Laughter boosts the immune system. Laughter decreases stress hormones and increases immune cells and infection-fighting antibodies, thus improving your resistance to disease.
Laughter triggers the release of endorphins, the body’s natural feel-good chemicals. Endorphins promote an overall sense of well-being and can even temporarily relieve pain.
Laughter protects the heart. Laughter improves the function of blood vessels and increases blood flow, which can help protect you against a heart attack and other cardiovascular problems.
Laughter burns calories. OK, so it’s no replacement for going to the gym, but one study found that laughing for 10 to 15 minutes a day can burn approximately 40 calories—which could be enough to lose three or four pounds over the course of a year.
Laughter lightens anger’s heavy load. Nothing diffuses anger and conflict faster than a shared laugh. Looking at the funny side can put problems into perspective and enable you to move on from confrontations without holding onto bitterness or resentment.
Laughter may even help you to live longer. A study in Norway found that people with a strong sense of humor outlived those who don’t laugh as much. The difference was particularly notable for those battling cancer.
“Laughter helps you stay mentally healthy
Laughter makes you feel good. And this positive feeling remains with you even after the laughter subsides. Humor helps you keep a positive, optimistic outlook through difficult situations, disappointments, and loss.
More than just a respite from sadness and pain, laughter gives you the courage and strength to find new sources of meaning and hope. Even in the most difficult of times, a laugh–or even simply a smile–can go a long way toward making you feel better. And laughter really is contagious—just hearing laughter primes your brain and readies you to smile and join in the fun.”

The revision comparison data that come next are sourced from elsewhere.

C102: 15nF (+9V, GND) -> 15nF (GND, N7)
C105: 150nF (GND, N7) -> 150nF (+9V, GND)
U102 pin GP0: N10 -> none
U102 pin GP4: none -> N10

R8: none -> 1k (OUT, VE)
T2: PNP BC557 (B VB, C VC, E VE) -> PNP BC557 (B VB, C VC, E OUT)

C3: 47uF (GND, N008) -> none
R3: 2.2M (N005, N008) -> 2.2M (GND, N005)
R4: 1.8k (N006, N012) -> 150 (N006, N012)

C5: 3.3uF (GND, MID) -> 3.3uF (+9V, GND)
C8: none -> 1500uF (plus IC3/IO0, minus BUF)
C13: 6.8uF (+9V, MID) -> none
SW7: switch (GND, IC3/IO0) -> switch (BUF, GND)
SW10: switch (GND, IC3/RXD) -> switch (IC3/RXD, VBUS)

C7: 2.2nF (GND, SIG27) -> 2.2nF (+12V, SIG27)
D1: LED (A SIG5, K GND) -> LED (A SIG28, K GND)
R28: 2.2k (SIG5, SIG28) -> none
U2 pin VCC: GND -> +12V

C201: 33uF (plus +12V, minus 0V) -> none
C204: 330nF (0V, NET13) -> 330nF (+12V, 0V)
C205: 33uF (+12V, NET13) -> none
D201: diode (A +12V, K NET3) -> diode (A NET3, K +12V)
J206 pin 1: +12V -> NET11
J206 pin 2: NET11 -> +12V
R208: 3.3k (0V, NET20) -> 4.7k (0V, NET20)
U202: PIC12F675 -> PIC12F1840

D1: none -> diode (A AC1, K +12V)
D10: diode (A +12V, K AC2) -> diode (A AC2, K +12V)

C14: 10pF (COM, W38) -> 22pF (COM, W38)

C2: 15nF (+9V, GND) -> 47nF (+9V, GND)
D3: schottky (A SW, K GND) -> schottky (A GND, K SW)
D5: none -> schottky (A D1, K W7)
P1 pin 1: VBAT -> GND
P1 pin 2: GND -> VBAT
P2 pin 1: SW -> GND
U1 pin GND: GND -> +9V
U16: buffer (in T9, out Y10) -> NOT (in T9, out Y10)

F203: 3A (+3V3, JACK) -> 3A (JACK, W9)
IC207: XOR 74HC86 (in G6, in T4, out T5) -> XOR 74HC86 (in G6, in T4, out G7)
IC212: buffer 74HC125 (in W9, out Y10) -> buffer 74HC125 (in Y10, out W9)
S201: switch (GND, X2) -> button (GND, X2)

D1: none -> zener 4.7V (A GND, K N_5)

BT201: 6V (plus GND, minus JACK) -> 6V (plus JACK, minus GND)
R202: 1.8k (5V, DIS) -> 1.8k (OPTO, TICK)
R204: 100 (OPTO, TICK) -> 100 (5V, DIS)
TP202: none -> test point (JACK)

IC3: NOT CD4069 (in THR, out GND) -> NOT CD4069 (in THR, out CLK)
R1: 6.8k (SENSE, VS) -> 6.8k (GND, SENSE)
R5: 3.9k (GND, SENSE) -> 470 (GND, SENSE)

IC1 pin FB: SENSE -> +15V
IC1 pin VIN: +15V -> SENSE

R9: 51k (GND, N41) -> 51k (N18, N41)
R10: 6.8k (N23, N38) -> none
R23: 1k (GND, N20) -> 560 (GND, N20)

“I believe God may have given people a means to help deal with stressful times and trying circumstances by the simple remedy of laughter. Psalm 2:4 say, He who sits in the heavens shall laugh He who sits in the heavens shall laugh; Proverbs 31:25 says Strength and dignity are her clothing and she laughs at the time to come. Laughter is a gift for our enjoyment. I cannot help but think that God created laughter on this earth for His amusement, too. In the Book of Genesis, it is written, God has made me laugh, and all who hear will laugh with me. ~Genesis 21:6
“God is the One who thought to include smiles on our faces. God is the One who created the sounds of joy and excitement when we laugh. He is the One who thought to include a dimension to life that helps chase away the blues on cloudy days. I believe God’s plans for laughter in our lives serve many purposes.
“Humor and laughter also give our minds an opportunity to rest, which can lead to gaining new perspective or insight into our current situation, relationships, or circumstances. Learning to incorporate humor and laughter into our daily routines can help change our lives and reduce the negative impact of stress.”
In the midst of mid-winter, when we are in danger of succumbing to Spiritual Affective Disorder, we can use laughter to point us to the light. To the light that our scripture says has been seen, the light that overcomes darkness, the light that is the light of Christ. Laughter is truly the best medicine; laughter reminds us not to take ourselves too seriously; and laughter connects us with God.
Let us pray: Glorious, hysterical,
funny God! We thank you for the gift of laughter. We thank you for laugh-lines, for sore cheek
muscles when we laugh too much, we thank you for the boost laughter gives to
our lives, spiritually, emotionally and physically. When things get tough, remind us to laugh
more, pray more and trust in you more.